Background. The first candidate that we will consider is José Ramos Horta. He is currently the Foreign Minister and Defense Minister of East Timor. He was first appointed Foreign Minister in 1975 when East Timor was briefly independent. Between 1975 and the recent founding of East Timor, Ramos-Horta was the spokesman for East Timor. In 1996, he received a Nobel Peace Prize.
Turmoil in East Timor. Ramos Horta has been mentioned as a candidate for UNSG. His experiences would give him important authority when speaking about peacebuilding and peacekeeping and development. Until the last month East Timor had been considered one of the shining successes of the UN peacekeeping apparatus. He has also spent significant time in the West, living in Lisbon and Australia during his exile. During this time, he was active as a human rights activists. In some sense, he embodies what Ban Ki-moon identified the three pillars of the UN, "development, human rights, and peace and security".
Unfortunately, the shining success of East Timor has fallen apart in recent weeks. 600 soldiers went on strike, leading to gang warfare. Over 100,000 East Timorese fled from machete-wielding bandits into refugee camps, making them again dependent on aid agencies for the basic necessities of life.
Ramos Horta took over as Defense Minister, in addition to Foreign Minister, and may yet become Prime Minister. He is negotiating with the rebels. It is unclear where this will lead. He now claims that the UN will need to be present for another decade, and the UN Humanitarian Coordinator for East Timor has called for $18 million in aid. (Update: According to UN Dispatch, via the New Zealand press, UNDP is increasing this to $28m)

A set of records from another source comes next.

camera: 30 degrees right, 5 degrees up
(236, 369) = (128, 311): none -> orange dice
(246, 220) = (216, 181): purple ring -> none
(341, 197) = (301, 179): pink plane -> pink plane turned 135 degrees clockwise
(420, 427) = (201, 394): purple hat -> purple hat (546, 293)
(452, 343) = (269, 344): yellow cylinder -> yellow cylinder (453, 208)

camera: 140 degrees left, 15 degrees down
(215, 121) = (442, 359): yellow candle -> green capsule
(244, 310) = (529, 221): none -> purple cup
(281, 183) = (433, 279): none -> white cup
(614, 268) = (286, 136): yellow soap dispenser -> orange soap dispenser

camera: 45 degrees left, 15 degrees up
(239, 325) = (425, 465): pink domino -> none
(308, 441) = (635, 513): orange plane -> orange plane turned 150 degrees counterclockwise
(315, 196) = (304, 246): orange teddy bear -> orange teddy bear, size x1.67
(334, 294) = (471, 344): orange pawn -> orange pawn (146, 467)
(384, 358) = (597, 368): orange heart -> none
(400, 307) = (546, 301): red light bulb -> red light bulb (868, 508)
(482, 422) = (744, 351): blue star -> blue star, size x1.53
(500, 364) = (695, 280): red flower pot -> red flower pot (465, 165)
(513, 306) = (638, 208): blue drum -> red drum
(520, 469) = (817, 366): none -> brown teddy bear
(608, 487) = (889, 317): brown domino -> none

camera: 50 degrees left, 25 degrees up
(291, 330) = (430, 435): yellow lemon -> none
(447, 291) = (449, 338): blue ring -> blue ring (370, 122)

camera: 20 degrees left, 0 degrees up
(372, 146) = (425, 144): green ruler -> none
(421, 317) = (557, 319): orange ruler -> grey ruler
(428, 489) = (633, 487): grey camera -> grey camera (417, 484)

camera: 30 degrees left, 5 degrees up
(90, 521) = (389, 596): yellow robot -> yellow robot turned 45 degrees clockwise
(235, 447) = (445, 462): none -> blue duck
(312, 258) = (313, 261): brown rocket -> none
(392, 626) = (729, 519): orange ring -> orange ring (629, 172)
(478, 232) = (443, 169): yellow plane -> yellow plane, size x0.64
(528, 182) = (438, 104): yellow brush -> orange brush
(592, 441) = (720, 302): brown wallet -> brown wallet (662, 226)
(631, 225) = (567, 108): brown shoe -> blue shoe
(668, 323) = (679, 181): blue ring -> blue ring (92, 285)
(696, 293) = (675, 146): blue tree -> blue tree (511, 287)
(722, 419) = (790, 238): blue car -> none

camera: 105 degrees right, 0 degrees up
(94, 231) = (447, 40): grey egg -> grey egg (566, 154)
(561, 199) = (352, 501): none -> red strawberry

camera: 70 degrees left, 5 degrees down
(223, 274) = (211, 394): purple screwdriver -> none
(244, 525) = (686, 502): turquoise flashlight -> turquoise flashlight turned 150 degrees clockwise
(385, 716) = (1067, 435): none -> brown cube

Implications for UNSG Candidacy. Simply put, it would be inappropriate for Ramos Horta to be a candidate while his country needs him. He is clearly a heroic figure and a symbol to developing nations. However, the people of East Timor need quality leaders, and it is not at all clear that there are people in East Timor with his stature. Furthermore, the model of East Timor is tarnished. It is no longer the shining success. However, Ramos Horta may some day be an important candidate for UNSG. But not at this time.